We will now estimate the probability of staying out of prison
for five years given average values of the predictors.
In calculating the mean of each predictor we have to be careful
to include only one observation per person, so we restrict the
calculation to the first interval, which is "(0,12]".
To do this I extract the first row for each person and the
columns corresponding to fixed predictors into a matrix
`X`

.
The relevant coefficients are in slots 7 to 16.

> xvars = c("workprg","priors","tserved","felon","alcohol","drugs", + "black","married","educ","age") > X = recidx[recidx$interval=="(0,12]", xvars] > xbar = colMeans(X) > bx = b[7:16] > xb = sum(xbar * bx) > exp(-H[5] * exp(xb)) interval(48,60] 0.6570278

Thus, the probability of staying out of prison for the average
person is 65.7%. We can easily calculate this probability for
felons and non-felons keeping all other variables at their
means.

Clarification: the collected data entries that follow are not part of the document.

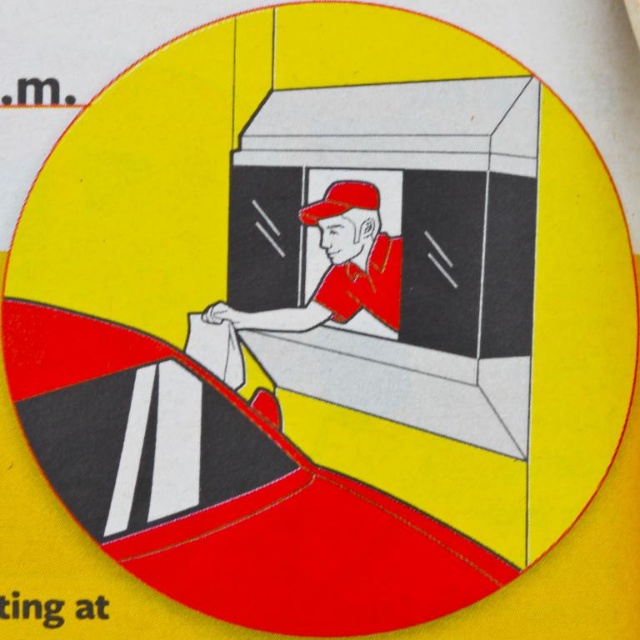
You are a customer at the service station and want to know where the red matte baseball cap at center is relative to the matte red uniform at center. Can you tell me its position?

The matte red uniform at center is positioned on the left side of the red matte baseball cap at center, which means the red matte baseball cap at center is on the right side of the matte red uniform at center.

You are standing at the service station window. There is a point marked at coordinates point (x=339, y=269). What object is located at that point?

The point (x=339, y=269) corresponds to the location of the matte red uniform at center.

You are a customer at the service station and want to hand over a payment to the attendant. Which object, the matte red uniform at center or the red matte baseball cap at center, is nearer to you when you approach the window?

The matte red uniform at center is closer to the viewer than the red matte baseball cap at center, so the matte red uniform at center is nearer to you when you approach the window.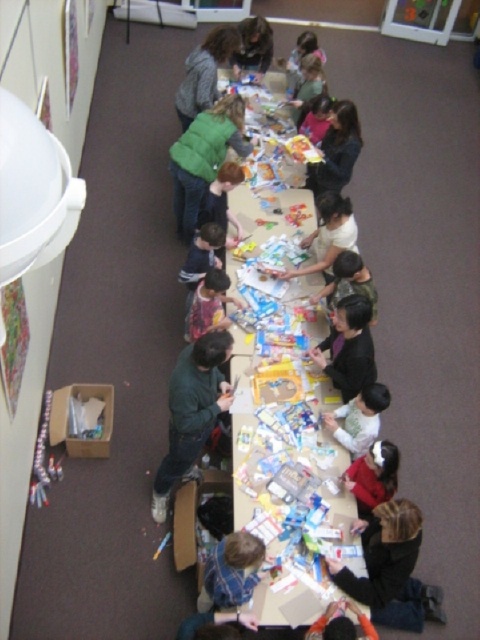
Based on the photo, you are a photographer standing at the entrance of the room. You want to take a photo of the matte green sweater at upper center without including the white paper table at center in the frame. Is this possible given their positions?

The white paper table at center is in front of the matte green sweater at upper center, so it would block the view. Therefore, you cannot take a photo of the matte green sweater at upper center without including the white paper table at center in the frame.

You are organizing a craft event and need to place a plaid shirt at center on the table. Given that the white paper table at center is larger than the shirt, will there be enough space left on the table for additional craft supplies?

The white paper table at center is larger in size than plaid shirt at center, so there will be sufficient space remaining on the table for additional craft supplies after placing the plaid shirt at center.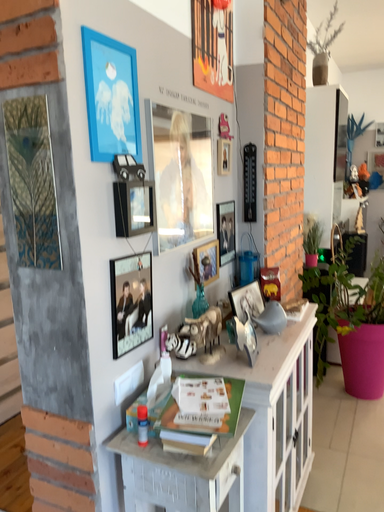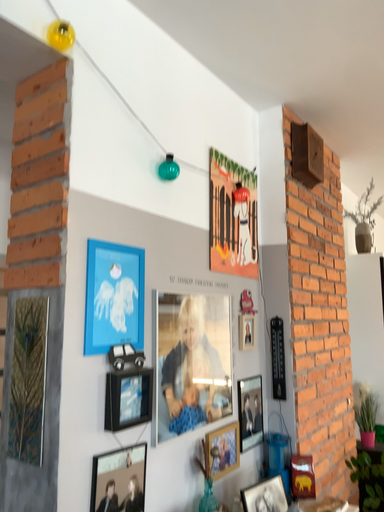
Question: Which way did the camera rotate in the video?

Choices:
 (A) rotated downward
 (B) rotated upward

Answer: (B)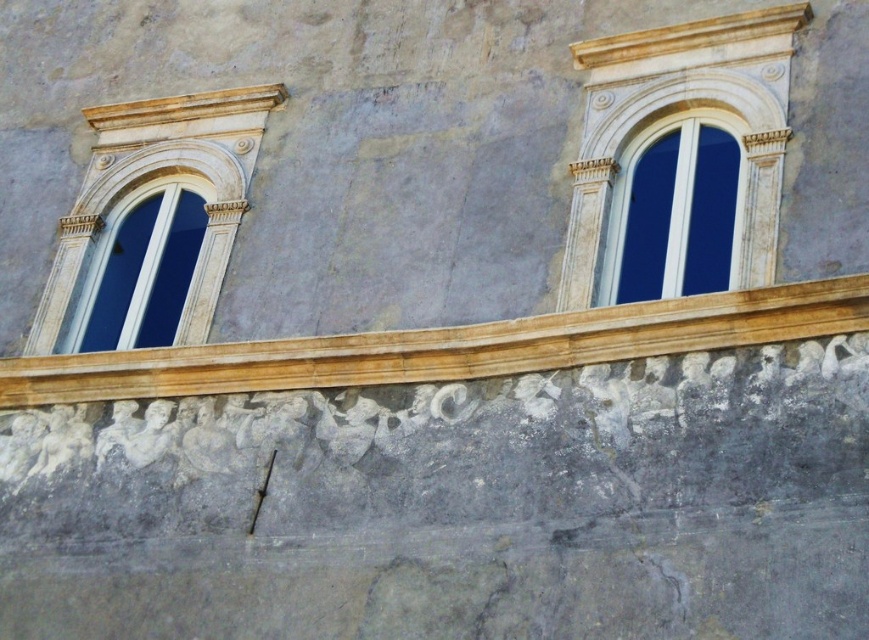
Question: Is the position of golden stone ledge at center more distant than that of white marble window at upper right?

Choices:
 (A) yes
 (B) no

Answer: (B)

Question: Which of the following is the closest to the observer?

Choices:
 (A) golden stone ledge at center
 (B) white marble window at upper right
 (C) matte white window at left

Answer: (A)

Question: Does white marble window at upper right have a lesser width compared to matte white window at left?

Choices:
 (A) yes
 (B) no

Answer: (B)

Question: Among these objects, which one is nearest to the camera?

Choices:
 (A) matte white window at left
 (B) white marble window at upper right

Answer: (B)

Question: Can you confirm if golden stone ledge at center is wider than matte white window at left?

Choices:
 (A) no
 (B) yes

Answer: (B)

Question: Which of these objects is positioned closest to the golden stone ledge at center?

Choices:
 (A) white marble window at upper right
 (B) matte white window at left

Answer: (A)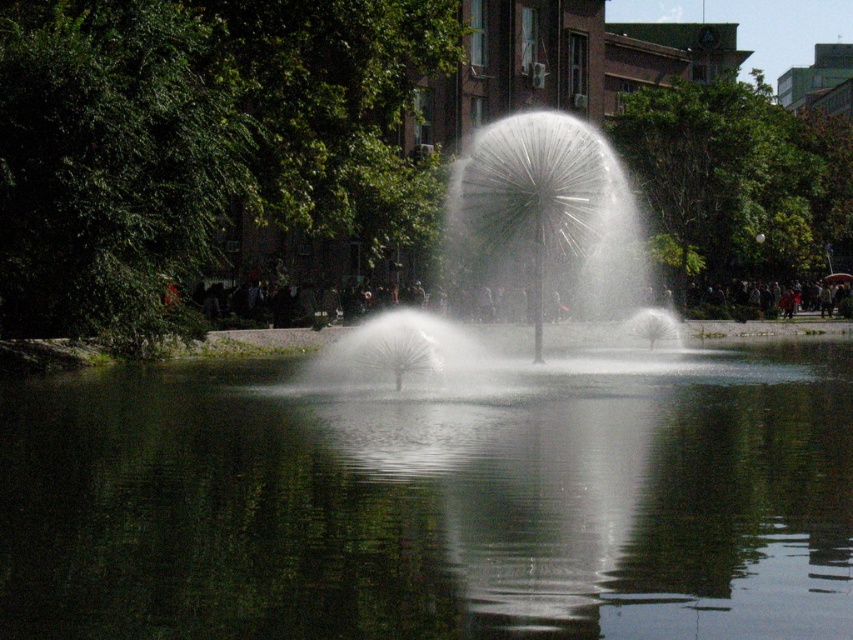
Is transparent liquid water at center positioned at the back of white frothy water at center?

No, it is not.

Is transparent liquid water at center thinner than white frothy water at center?

Incorrect, transparent liquid water at center's width is not less than white frothy water at center's.

Where is `transparent liquid water at center`? This screenshot has width=853, height=640. transparent liquid water at center is located at coordinates (431, 504).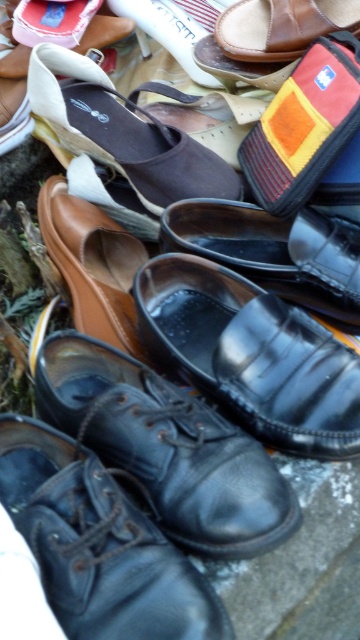
Question: Which object is closer to the camera taking this photo?

Choices:
 (A) black leather dress shoe at lower left
 (B) black leather dress shoe at center
 (C) black leather shoes at center

Answer: (A)

Question: Is black leather dress shoe at center below brown fabric sandal at upper center?

Choices:
 (A) yes
 (B) no

Answer: (A)

Question: Among these points, which one is nearest to the camera?

Choices:
 (A) (149, 276)
 (B) (234, 435)
 (C) (169, 141)

Answer: (B)

Question: Can you confirm if black leather dress shoe at center is smaller than brown fabric sandal at upper center?

Choices:
 (A) no
 (B) yes

Answer: (A)

Question: Which of the following is the closest to the observer?

Choices:
 (A) black leather dress shoe at center
 (B) brown fabric sandal at upper center
 (C) black leather dress shoe at lower left
 (D) black leather shoes at center

Answer: (C)

Question: Does black leather dress shoe at center have a smaller size compared to black leather dress shoe at lower left?

Choices:
 (A) no
 (B) yes

Answer: (A)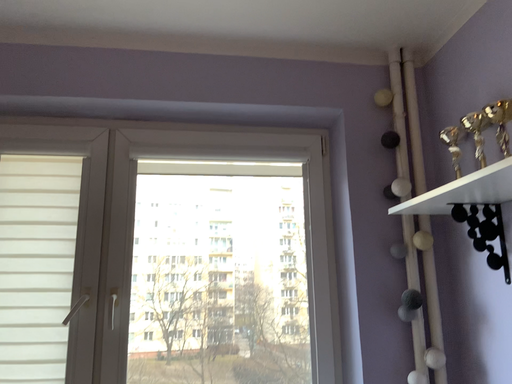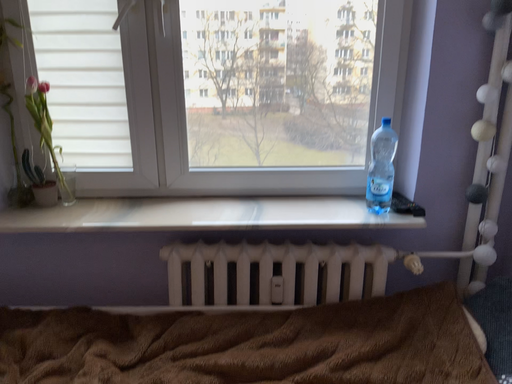
Question: Which way did the camera rotate in the video?

Choices:
 (A) rotated right
 (B) rotated left

Answer: (B)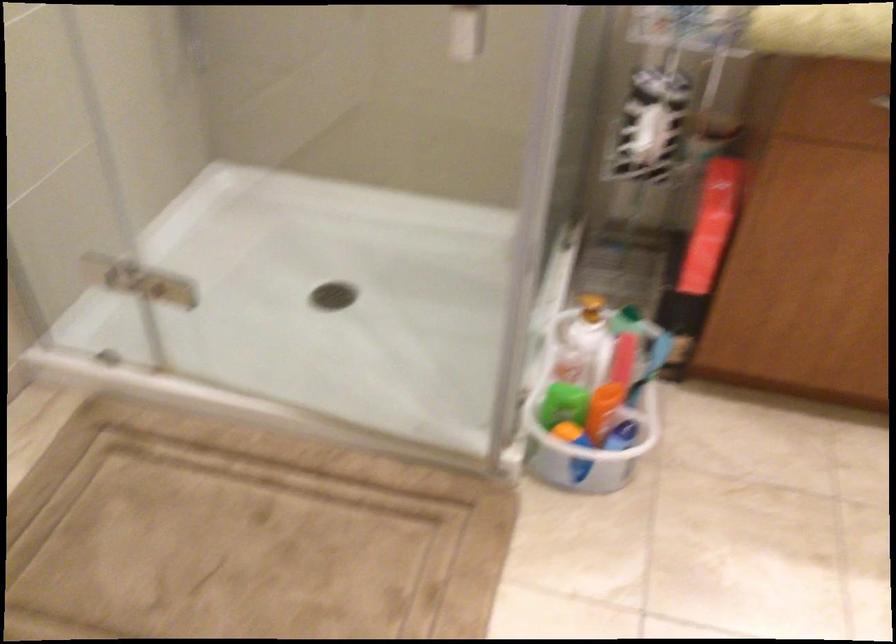
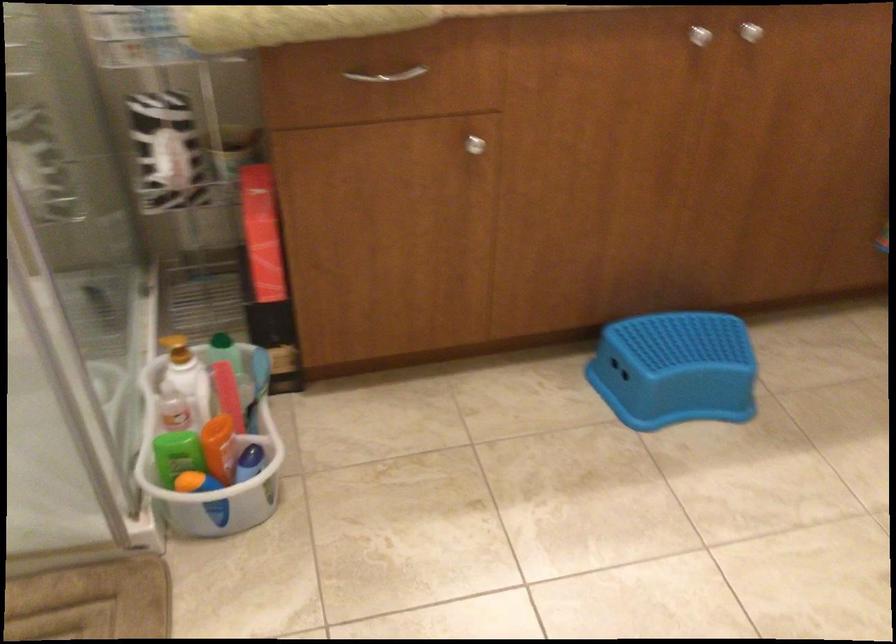
Locate, in the second image, the point that corresponds to (564,398) in the first image.

(177, 453)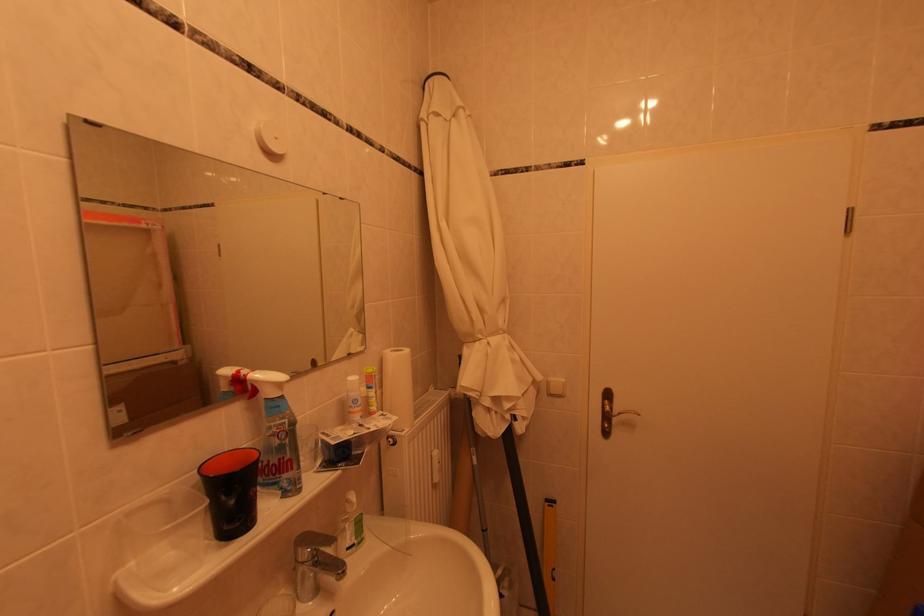
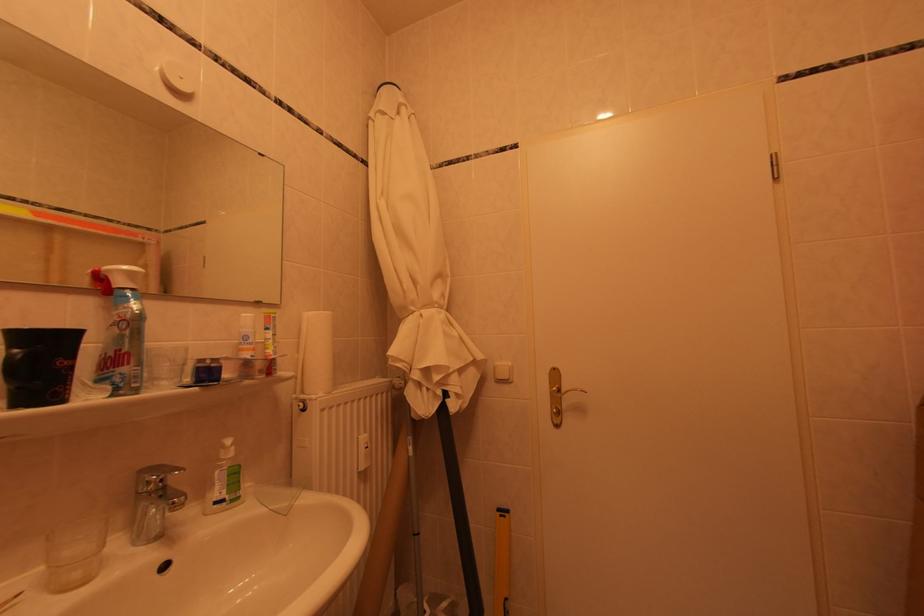
Locate, in the second image, the point that corresponds to point 301,472 in the first image.

(138, 368)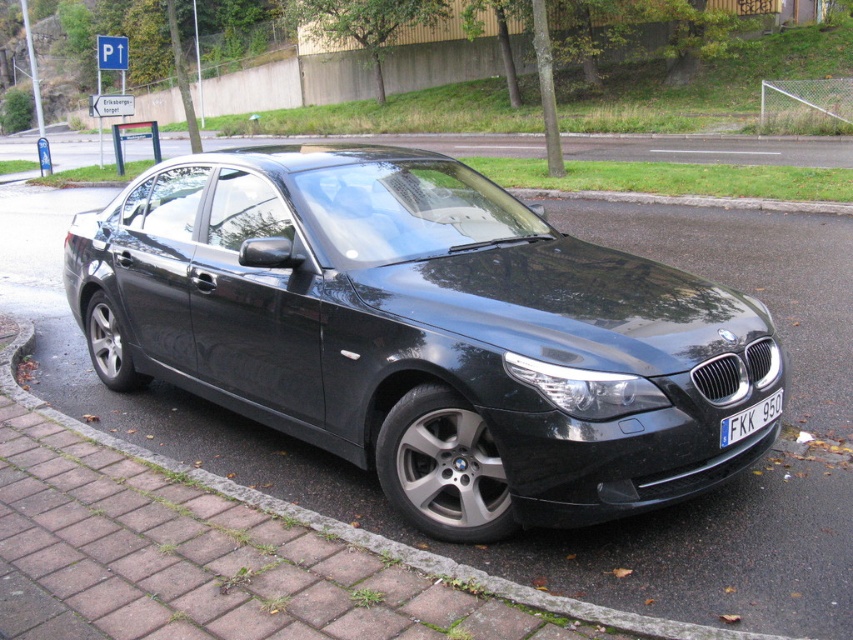
You are standing in front of a black BMW sedan parked on the side of the road. You notice two points marked on the car. The first point is at coordinates point (544, 404) and the second point is at point (726, 432). Which of these points is closer to you?

Point (544, 404) is closer to the viewer than point (726, 432).

You are standing in front of the black BMW sedan parked on the side of the road. You notice a specific point at coordinates (422, 332). What object does this point correspond to?

The point at coordinates (422, 332) corresponds to the glossy black car at center.

You are a photographer standing at a certain distance from the glossy black car at center. If you want to capture the car in your shot without moving closer, what is the minimum focal length you should use to ensure the car fills the frame adequately?

The glossy black car at center is 9.42 feet away from the camera. To ensure the car fills the frame adequately without moving closer, the minimum focal length required would depend on the sensor size of the camera. However, a general guideline is to use a focal length that corresponds to the distance multiplied by the sensor size divided by the subject size. Since specific sensor or subject dimensions aren not provided, a mid to telephoto lens around 85mm to 135mm is often recommended for portraits or close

Note that felon is the 4-th predictor in `X`

> xb0 = sum(xbar[-4] * bx[-4]) > exp(-H[5] * exp(xb0)) interval(48,60] 0.6317763 > xb1 = xb0 + bx[4] > exp(-H[5] * exp(xb1)) interval(48,60] 0.7077168

The predicted probability is 70.8% for felons and 63.2% for non-felons when all other characteristics are set to the mean, a difference of 7.6 percentage points.

An alternative calculation sets every person to be a felon or non-felon leaving all other characteristics as they are, and then averages the predicted probability of surviving five years without returning to prison.

> felon = X[,"felon"] > X[,"felon"]= 0 > xb = as.matrix(X) %*% bx > mean(exp(-(H[5] * exp(xb)))) [1] 0.6118797 > X[,"felon"]= 1 > xb = as.matrix(X) %*% bx > mean(exp(-(H[5] * exp(xb)))) [1] 0.6857928 > X[,"felon"] = felon

The average probability of staying out of prison for five years is 68.6% if a felon and 61.2% if not, a difference of 7.4 percentage points.